I prefer asyncio's explicitness to gevent's monkey-patch-and-pray-it-doesn't-block semantics. Also, the asyncio approach makes it very clear when you have released the "lock" on your state--it happens every time you yield from your coroutine. The gevent approach is to hide these synchronization points, which I think is a bad policy. For what it's worth this latter objection is one of the main reasons asyncio is the way it is--GvR had been bitten before by implicit yields.
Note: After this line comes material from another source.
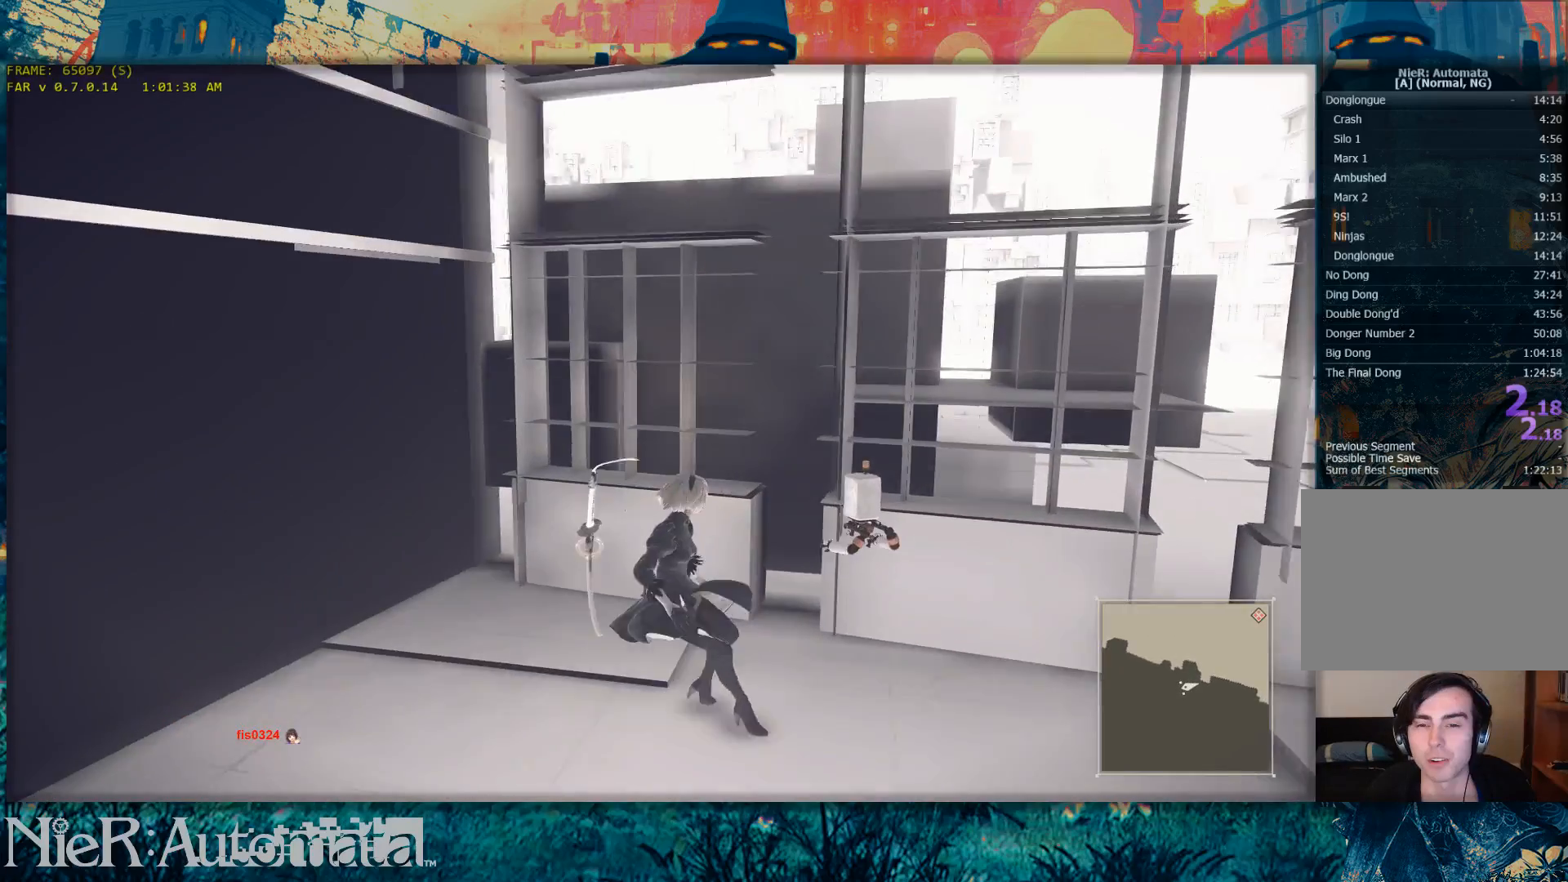
{"dt_ms": 500, "buttons": [], "left_stick": "down", "right_stick": "down-left", "button_events": []}
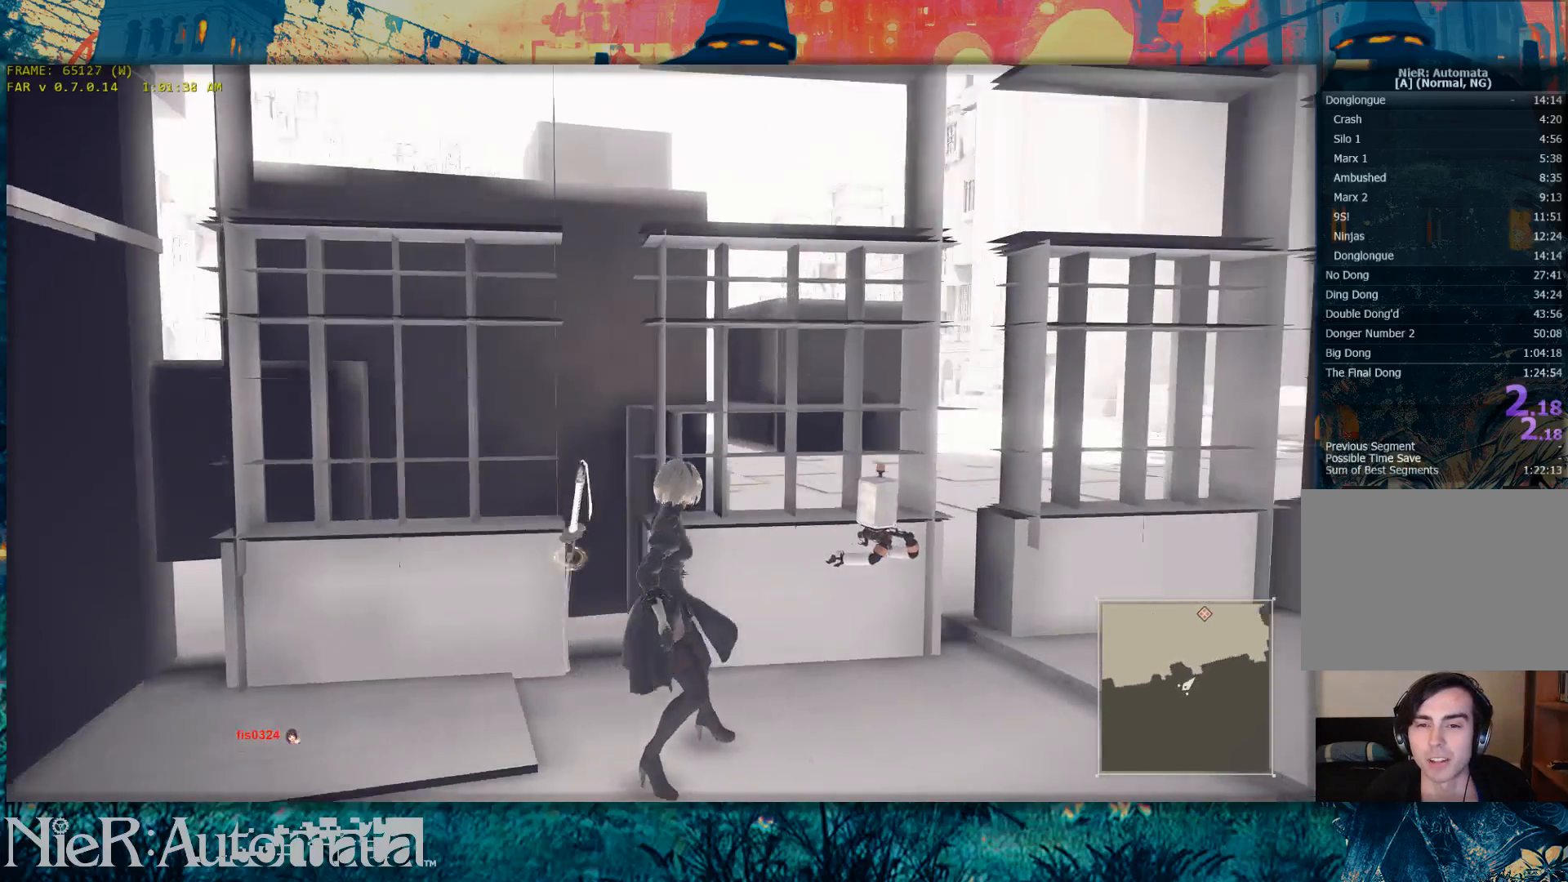
{"dt_ms": 500, "buttons": [], "left_stick": "center", "right_stick": "right", "button_events": []}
If you're needing to think carefully on what code you call might cause a switch and what won't, you're already doing it wrong. Instead of treating gevent like coroutines with less predictable ordering, treat it like threads with more predictable ordering. You know that basic operations (eg. checking if something is a certain value, or assigning a variable) won't cause a switch. So you can do two of those in a row, without thinking about race conditions. Anything beyond that...use a lock (or a queue, or any of the other provided concurrency primitives).
Well, thanks to operator overloading, comparisons or assigning a variable (to a property of an object) can cause a switch. If you really need to get a mental model of what your code is doing, or could do under sufficiently unusual circumstances, gevent doesn't really provide any guarantees beyond raw threading.

Glyph (of Twisted fame) wrote a good blog-post about it: https://glyph.twistedmatrix.com/2014/02/unyielding.html

gevent simply has the nicer API. I've never once had an issue where the monkey patching failed, or conflicted with another library. Yes, monkey patching is a dastardly and gross thing, but in practice gevent works amazingly well for 99% of use cases.

Not to mention the performance is very good, especially in the most recent version.

Couldn't agree more.

Python is essentially dead as anything more than a scripting language.